Yet another problem in draft-ietf-6man-rfc3484-revise...

Section 2.4 (Private IPv4 address scope):
[...]
>   The algorithm currently specified in RFC 3484 is based on the
>   assumption that a source address with a small scope cannot reach a
>   destination address with a larger scope.
[...]

The above sentence is simply not true, it was NOT based on such an
assumption at all.  It was based on the assumption that it was
less likely to work.   There's two reasons why it's less likely to work.
First, it might or might not be able to reach it (the text overstates
by saying it cannot... it was acknowledged that it may or may not).
Second, if it goes through a NAT, it might not work for protocols
that embed IP addresses in payloads.
[...]

>   Due to this assumption, in the presence of both a NATed private IPv4
>   address and a transitional address (like 6to4 or Teredo), the host
>   will choose the transitional IPv6 address to access dual-stack peers
>   [I-D.denis-v6ops-nat-addrsel].  Choosing transitional IPv6
>   connectivity over native IPv4 connectivity, particularly where the
>   transitional connectivity is unmanaged, is not considered to be
>   generally desirable.
>
>   This issue can be fixed by changing the address scope of private IPv4
>   addresses to global.

Section 10 of RFC 3484 contained many examples.   -revise contains
no such example of what it's talking about, so I have to guess.  Let's
look at 3 cases.

Case 1: 
 D set = { global IPv6, global IPv4 }
 S set = { Teredo IPv6, RFC1918 IPv4 }

Under RFC 3484 rules, Destination Address Selection would prefer
the Teredo connectivity under rule 2 (Prefer matching scope).

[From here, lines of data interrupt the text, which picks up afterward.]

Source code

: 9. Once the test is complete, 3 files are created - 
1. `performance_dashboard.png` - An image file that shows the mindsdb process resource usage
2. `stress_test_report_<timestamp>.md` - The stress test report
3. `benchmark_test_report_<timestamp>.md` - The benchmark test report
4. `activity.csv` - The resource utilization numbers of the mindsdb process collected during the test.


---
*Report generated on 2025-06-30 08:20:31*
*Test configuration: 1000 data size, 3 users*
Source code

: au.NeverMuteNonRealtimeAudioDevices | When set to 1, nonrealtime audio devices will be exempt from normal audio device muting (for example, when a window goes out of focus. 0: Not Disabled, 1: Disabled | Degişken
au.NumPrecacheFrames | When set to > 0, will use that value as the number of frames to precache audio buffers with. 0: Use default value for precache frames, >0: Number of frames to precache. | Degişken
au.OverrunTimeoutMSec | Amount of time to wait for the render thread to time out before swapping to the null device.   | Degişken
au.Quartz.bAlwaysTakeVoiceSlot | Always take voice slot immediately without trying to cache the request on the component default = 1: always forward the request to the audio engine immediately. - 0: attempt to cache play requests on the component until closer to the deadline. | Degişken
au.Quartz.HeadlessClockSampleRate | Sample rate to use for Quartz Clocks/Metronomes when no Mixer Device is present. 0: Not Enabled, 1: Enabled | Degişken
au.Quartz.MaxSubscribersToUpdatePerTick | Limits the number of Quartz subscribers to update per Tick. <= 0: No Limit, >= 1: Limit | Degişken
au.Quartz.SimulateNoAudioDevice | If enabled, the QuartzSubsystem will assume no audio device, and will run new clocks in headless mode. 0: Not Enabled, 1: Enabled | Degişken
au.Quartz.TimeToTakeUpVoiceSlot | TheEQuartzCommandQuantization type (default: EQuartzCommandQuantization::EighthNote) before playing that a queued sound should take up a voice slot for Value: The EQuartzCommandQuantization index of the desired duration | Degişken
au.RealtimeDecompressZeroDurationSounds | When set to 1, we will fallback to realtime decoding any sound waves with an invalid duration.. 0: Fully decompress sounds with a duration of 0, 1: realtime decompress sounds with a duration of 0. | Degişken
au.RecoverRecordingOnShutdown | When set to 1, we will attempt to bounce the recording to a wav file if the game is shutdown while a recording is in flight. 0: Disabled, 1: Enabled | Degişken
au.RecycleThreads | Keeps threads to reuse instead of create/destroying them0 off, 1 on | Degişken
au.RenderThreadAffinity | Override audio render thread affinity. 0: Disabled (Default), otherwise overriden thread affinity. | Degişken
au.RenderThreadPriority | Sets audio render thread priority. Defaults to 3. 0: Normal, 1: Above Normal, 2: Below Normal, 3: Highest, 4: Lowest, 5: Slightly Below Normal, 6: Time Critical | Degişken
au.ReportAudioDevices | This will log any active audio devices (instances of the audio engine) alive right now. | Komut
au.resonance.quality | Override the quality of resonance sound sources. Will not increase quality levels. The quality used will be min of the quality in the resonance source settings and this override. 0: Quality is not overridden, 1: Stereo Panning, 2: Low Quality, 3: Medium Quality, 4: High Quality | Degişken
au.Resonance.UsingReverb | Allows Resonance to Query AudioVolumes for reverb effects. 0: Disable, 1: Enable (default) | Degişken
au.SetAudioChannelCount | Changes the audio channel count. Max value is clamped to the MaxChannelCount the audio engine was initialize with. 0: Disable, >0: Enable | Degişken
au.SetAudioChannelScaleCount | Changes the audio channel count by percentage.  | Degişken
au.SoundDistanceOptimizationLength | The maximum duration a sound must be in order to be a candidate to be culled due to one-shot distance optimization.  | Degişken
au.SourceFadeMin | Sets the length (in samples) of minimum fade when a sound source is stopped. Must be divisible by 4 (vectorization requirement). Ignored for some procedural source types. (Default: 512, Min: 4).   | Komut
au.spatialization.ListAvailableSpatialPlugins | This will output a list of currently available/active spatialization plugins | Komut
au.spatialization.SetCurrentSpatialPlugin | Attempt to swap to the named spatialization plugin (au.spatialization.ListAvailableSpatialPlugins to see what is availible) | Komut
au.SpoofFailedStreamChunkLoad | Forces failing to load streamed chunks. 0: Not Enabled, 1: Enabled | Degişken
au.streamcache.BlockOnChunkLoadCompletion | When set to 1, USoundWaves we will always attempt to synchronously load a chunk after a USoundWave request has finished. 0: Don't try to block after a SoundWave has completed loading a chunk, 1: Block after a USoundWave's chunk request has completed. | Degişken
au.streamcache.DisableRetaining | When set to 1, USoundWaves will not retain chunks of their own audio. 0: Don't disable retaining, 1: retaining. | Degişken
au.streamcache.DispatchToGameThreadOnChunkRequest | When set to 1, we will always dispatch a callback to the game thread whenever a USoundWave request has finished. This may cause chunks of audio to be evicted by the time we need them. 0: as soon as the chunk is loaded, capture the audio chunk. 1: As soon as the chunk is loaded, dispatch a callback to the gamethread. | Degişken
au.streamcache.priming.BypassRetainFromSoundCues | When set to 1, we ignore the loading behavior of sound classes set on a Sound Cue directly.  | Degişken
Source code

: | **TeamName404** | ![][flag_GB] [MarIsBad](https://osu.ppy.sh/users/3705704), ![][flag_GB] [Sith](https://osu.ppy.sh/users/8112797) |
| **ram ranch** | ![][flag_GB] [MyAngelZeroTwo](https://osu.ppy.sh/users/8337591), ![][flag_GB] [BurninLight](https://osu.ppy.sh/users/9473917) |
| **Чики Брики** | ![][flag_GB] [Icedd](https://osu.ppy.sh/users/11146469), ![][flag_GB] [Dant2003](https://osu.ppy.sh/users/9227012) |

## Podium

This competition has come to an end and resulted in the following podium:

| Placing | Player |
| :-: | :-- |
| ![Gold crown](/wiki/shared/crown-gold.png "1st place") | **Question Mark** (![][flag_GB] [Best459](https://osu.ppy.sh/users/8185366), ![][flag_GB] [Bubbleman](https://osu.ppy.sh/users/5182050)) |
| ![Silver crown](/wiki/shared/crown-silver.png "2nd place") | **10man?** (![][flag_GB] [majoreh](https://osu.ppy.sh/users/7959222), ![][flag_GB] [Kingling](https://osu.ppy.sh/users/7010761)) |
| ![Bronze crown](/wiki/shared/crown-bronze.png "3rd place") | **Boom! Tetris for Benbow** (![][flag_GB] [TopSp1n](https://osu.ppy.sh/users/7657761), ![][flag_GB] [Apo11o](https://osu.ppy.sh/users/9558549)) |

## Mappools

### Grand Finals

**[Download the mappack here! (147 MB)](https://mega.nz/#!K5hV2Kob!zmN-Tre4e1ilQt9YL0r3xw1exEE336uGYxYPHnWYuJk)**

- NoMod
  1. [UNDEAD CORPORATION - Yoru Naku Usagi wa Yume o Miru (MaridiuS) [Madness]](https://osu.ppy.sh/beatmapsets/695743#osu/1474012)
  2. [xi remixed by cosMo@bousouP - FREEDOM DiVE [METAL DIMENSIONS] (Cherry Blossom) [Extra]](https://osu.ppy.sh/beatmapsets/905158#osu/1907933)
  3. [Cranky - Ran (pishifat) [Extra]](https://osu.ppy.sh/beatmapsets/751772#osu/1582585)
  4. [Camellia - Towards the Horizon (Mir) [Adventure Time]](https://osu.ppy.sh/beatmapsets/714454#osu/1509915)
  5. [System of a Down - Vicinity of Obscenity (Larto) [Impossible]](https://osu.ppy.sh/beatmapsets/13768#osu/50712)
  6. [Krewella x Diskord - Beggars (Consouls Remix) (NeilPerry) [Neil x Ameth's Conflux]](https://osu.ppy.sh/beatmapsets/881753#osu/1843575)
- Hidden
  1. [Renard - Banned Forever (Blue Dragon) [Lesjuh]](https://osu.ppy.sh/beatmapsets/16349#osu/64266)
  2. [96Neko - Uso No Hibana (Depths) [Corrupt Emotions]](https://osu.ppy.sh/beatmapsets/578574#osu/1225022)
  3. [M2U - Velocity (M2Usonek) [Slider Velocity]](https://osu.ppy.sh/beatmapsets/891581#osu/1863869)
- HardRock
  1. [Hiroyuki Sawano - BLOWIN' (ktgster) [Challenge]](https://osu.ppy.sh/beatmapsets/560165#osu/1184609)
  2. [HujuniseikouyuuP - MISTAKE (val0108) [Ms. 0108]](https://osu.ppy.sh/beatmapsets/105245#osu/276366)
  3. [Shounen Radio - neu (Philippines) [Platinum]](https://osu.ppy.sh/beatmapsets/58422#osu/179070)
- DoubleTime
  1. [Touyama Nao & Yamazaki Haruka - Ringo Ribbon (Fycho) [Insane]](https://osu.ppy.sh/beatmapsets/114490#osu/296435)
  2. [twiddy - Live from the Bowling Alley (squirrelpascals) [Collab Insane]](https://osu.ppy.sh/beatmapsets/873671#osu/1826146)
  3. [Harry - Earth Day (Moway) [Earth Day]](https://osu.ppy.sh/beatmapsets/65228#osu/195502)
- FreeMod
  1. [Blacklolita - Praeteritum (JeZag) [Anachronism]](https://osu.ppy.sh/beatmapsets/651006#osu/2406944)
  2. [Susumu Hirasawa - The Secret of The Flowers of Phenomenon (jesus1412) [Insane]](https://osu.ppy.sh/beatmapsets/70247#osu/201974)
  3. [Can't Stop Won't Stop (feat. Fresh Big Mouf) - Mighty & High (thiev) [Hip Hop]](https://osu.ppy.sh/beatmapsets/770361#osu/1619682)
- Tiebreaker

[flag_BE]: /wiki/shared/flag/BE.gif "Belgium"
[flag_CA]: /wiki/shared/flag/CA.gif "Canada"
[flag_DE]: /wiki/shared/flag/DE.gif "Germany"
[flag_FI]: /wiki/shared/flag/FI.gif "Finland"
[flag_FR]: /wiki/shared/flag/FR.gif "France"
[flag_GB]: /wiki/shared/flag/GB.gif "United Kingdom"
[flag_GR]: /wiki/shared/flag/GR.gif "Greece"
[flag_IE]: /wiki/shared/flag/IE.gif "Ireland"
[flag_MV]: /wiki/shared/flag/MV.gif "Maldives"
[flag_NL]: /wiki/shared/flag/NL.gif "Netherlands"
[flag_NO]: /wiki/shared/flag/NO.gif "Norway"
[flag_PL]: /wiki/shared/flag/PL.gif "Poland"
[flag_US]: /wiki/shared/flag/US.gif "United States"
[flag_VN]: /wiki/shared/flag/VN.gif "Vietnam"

Under -revise rules, Destination Address Selection would still prefer
the Teredo connectivity under rule 6 (Prefer higher precedence),
since the precedence of the (non-Teredo) destination address
beats the precedence of the IPv4 address.   Hence -revise
does not change the behavior in this case.

Case 2:
 D set = { Teredo IPv6, global IPv4 }

Not an interesting case because Teredo addressing should be
disabled when a host has a global IPv4 address.

Case 3:
 D set = { global IPv4 = 1.2.3.4 }
 S set = { NAT-ed IPv4 = 10.2.3.4, global IPv4 = 128.66.3.4 }

Under RFC 3484 rules, Source Address Selection would prefer
the global IPv4 address under Rule 2(Prefer appropriate scope).
Under -revise rules, Source Address Selection would instead prefer 
the NAT'ed IPv4 under Rule 8 (Longest matching prefix).

This is broken.   I don't see a real case the proposed change
fixes, I only see real cases it breaks.